Cervical Screening Awareness Week 15-22 June 2020 – an important issue for all women
What is Cervical Screening Awareness Week?
is an annual event which running from 15th to 21st June 2020. The week aims to once again highlight the importance of regular cervical screening for women’s health. Cervical cancer remains the most common form of cancer in women under 35, with two women in the UK day dying from the disease every day.
What’s been the impact of lockdown on cervical screening?
It has been confirmed in recent weeks that all types of cancer screening has taken a nose dive during Corona lockdown, leaving the NHS with a backlog of missed appointments and resulting in likely delays in the detection of cancers. However, this makes it more important than ever that women are encouraged to be proactive in seeking and responding to invites for cervical screening.
Why is it important?
As a reminder: research shows that in the UK, a woman’s lifetime risk of developing cervical cancer if she does not attend cervical screening (smear test) is about 1.7%. This means that without screening, about one in 60 women will develop cervical cancer. Cervical screening can prevent around seven out of 10 cancers. This means that with screening, only about one in 200 women will develop cervical cancer.

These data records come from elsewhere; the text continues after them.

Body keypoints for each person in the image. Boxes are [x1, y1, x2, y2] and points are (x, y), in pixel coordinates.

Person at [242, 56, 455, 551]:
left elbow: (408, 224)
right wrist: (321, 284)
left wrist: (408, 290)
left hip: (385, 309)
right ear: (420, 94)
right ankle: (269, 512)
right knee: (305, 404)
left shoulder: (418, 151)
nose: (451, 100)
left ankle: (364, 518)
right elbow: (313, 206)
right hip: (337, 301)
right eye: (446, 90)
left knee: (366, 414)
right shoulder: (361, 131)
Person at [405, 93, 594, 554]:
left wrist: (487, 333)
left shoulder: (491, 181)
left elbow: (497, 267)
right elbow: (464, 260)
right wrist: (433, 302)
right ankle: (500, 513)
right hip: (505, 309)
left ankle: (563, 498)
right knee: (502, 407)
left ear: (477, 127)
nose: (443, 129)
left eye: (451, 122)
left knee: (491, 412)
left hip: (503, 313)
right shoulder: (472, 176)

Over recent years, there has been some debate about the reliability of the screening methods used and a number of scare stories about false results may have dented the confidence that women have in the methods used. Other women may be naturally hesitant to undertake the screening or worry about the outcome from the tests. But it’s important to remember that cervical cancer is easy to detect, with good treatment options available and excellent prospect for successful outcome if the cancer can be detected early enough.

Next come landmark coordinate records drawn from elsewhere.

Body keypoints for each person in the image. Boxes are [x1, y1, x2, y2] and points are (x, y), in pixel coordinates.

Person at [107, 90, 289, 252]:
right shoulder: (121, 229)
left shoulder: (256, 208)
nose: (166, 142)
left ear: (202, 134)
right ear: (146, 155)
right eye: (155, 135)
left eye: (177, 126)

Take up is still too low….deaths can be prevented if more women were screened
Like many, I remember vividly the story of Jade Goody and her battle with cancer just over ten years ago. Jade, a young woman made famous by her appearances in Big Brother and Celebrity Big Brother, a vivacious and larger than life character had only just over six months to come to terms with her cervical cancer diagnosis. Unfortunately, in her case, the cancer was particularly aggressive and detected too late. Jade documented her life with cancer very publicly in a documentary series in which she reflected movingly on her attitude to cancer and to the screening opportunities which had been available. Jade admitted that due to her age, she had probably been dismissive of the prospect of developing cancer. Sadly, she lost her short battle with cervical cancer and died at the age of only 27, leaving behind her partner and two young children.

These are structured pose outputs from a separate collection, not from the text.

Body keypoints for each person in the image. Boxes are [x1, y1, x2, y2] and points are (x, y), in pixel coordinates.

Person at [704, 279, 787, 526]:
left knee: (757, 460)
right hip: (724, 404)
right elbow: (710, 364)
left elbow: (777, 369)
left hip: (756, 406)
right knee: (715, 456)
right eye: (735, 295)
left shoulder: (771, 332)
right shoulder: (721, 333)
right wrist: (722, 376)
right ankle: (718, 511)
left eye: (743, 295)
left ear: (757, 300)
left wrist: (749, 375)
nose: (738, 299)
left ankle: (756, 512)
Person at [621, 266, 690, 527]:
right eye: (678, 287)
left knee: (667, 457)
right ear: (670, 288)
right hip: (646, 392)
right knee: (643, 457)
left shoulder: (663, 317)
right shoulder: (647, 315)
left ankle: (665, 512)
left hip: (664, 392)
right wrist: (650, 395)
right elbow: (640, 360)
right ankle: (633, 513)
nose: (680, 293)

Following her death, many women who had avoided their smears rushed to have them, with many more seeking support and wanting more information about cervical cancer. Many of whom had been completely unaware of what the disease is or that it can often be prevented. There was an extraordinary rise in women attending cervical screening with an extra 400,000 booking their test across the UK. As a result many cancers were prevented as well as cancers detected at an earlier stage, resulting in less invasive treatments and better outcomes. This was called the ‘Jade Goody effect’ and for a time it increased the understanding of cervical cancer and screening but, more than ten years on, it’s clear we still have a long way to go. Unfortunately, since then, the number of women who take up the invitation for a smear test has fallen year on year. Research has uncovered the cultural and social barriers that can affect screening uptake. Some groups feel embarrassed or fearful, worrying about the results or experience more specific and complex reasons such as physical and psychological factors experienced by women with disabilities or survivors of sexual violence.
Let’s raise awareness and spread the word!
Nonetheless, the smear test is a free health test which checks for a virus called high-risk human papillomavirus (HPV) and, for women who have HPV, their sample is checked for cervical cell changes (abnormal cells). All women aged between 25 to 64 are invited at regular intervals to attend an appointment for a smear test. Cervical screening isn’t easy for everyone but there is lots of support available for women who are finding it difficult to make a decision about whether to go. Charity’s like Jo’s Trust (https://www.jostrust.org.uk/) provide wonderful information and support to women about cervical screening and cervical cancer.
Let’s use Cervical Screening Awareness Week as an opportunity to spread the word and encourage as many women as possible to take up the invitation to their routine smear test!